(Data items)
* * * * * * * * *
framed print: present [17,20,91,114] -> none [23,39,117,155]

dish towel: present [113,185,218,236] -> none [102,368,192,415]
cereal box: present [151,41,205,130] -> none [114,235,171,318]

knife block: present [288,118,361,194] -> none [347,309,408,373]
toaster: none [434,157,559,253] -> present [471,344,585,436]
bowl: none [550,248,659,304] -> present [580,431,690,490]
* * * * * * * * *
■ Exercise details:
In the records above, return only the line that contains "dish towel: present" and every line after it through the last, exactly as they appear.

■ Solution to this task:
dish towel: present [113,185,218,236] -> none [102,368,192,415]
cereal box: present [151,41,205,130] -> none [114,235,171,318]

knife block: present [288,118,361,194] -> none [347,309,408,373]
toaster: none [434,157,559,253] -> present [471,344,585,436]
bowl: none [550,248,659,304] -> present [580,431,690,490]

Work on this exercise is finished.